## [GIVEN EXERCISE 1]
Starting with the row that contains "Yusuf: none -> 12:32" and going on through the last of the rows, rewrite those rows as a JSON list of strings with one string per row, and leave out the picture rows.
## [GIVEN EXERCISE 2]
Continue the Sieve of Eratosthenes article from where it stops.

## [GIVEN TEXT]
........
Sieve of Eratosthenes in 0(n) time complexity

Hello Everybody,

The classical Sieve of Eratosthenes algorithm takes O(N log (log N)) time to find all prime numbers less than N. In this article, a modified Sieve is discussed that works in O(N) time.

Example :

Given a number N, print all prime numbers smaller than N Input : int N = 15 Output : 2 3 5 7 11 13 Input : int N = 20 Output : 2 3 5 7 11 13 17 19

Manipulated Sieve of Eratosthenes algorithm works as following:

For every number i where i varies from 2 to N-1: Check if the number is prime. If the number is prime, store it in prime array. For every prime numbers j less than or equal to the smallest prime factor p of i: Mark all numbers jp as non_prime. Mark smallest prime factor of jp as j

Below is implementation of above idea.

// C++ program to generate all prime numbers

// less than N in O(N)

#include<bits/stdc++.h>

using namespace std;

const long long MAX_SIZE = 1000001;

// isPrime[] : isPrime[i] is true if number is prime

// prime[] : stores all prime number less than N

// SPF[] that store smallest prime factor of number

// [for Exp : smallest prime factor of '8' and '16'

// is '2' so we put SPF[8] = 2 , SPF[16] = 2 ]

vector< long long >isprime(MAX_SIZE , true );

vector< long long >prime;

vector< long long >SPF(MAX_SIZE);

// function generate all prime number less then N in O(n)
........
## [DATA FOR THIS TASK]
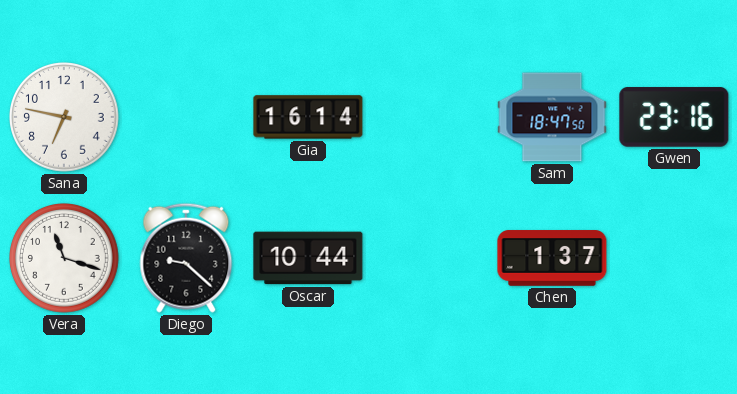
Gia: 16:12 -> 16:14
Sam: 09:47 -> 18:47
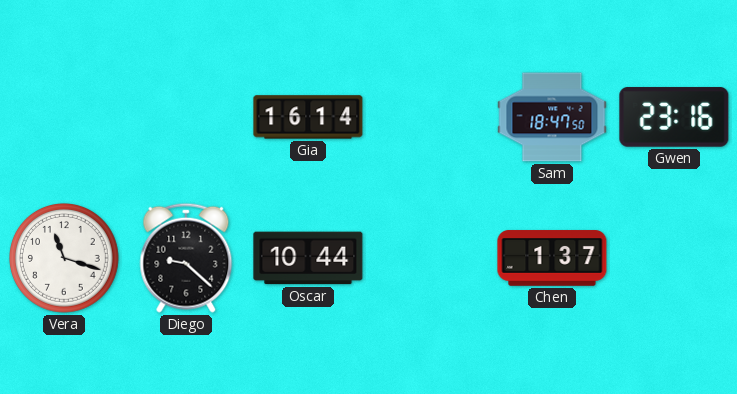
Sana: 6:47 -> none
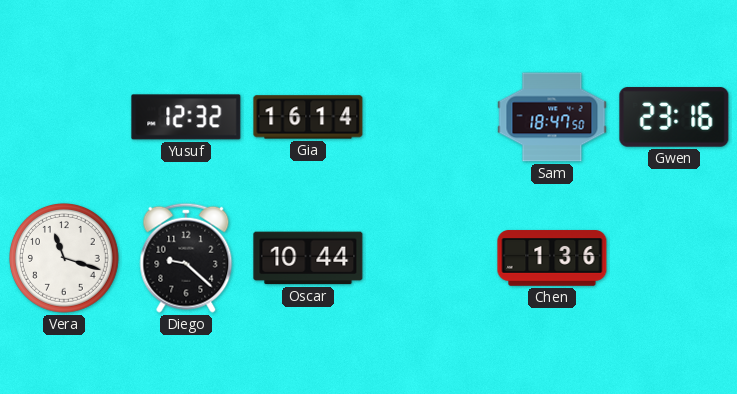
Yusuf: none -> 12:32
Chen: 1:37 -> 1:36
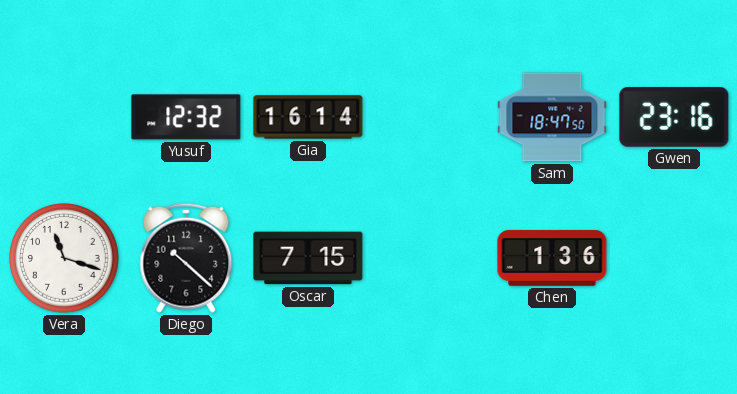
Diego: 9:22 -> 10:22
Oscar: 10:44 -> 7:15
........
## [TASK RESPONSE 1]
[
  "Yusuf: none -> 12:32",
  "Chen: 1:37 -> 1:36",
  "Diego: 9:22 -> 10:22",
  "Oscar: 10:44 -> 7:15"
]

## [TASK RESPONSE 2]
void manipulated_seive( int N)

{

// 0 and 1 are not prime

isprime[0] = isprime[1] = false ;

// Fill rest of the entries

for ( long long int i=2; i<N ; i++)

{

// If isPrime[i] == True then i is

// prime number

if (isprime[i])

{

// put i into prime[] vector

prime.push_back(i);

// A prime number is its own smallest

// prime factor

SPF[i] = i;

}

// Remove all multiples of i*prime[j] which are

// not prime by making isPrime[i*prime[j]] = false

// and put smallest prime factor of i*Prime[j] as prime[j]

// [ for exp :let i = 5 , j = 0 , prime[j] = 2 [ i*prime[j] = 10 ]

// so smallest prime factor of '10' is '2' that is prime[j] ]

// this loop run only one time for number which are not prime

for ( long long int j=0;

j < ( int )prime.size() &&

i*prime[j] < N && prime[j] <= SPF[i];

j++)

{

isprime[i*prime[j]]= false ;

// put smallest prime factor of i*prime[j]

SPF[i*prime[j]] = prime[j] ;

}

}

}

// driver program to test above function

int main()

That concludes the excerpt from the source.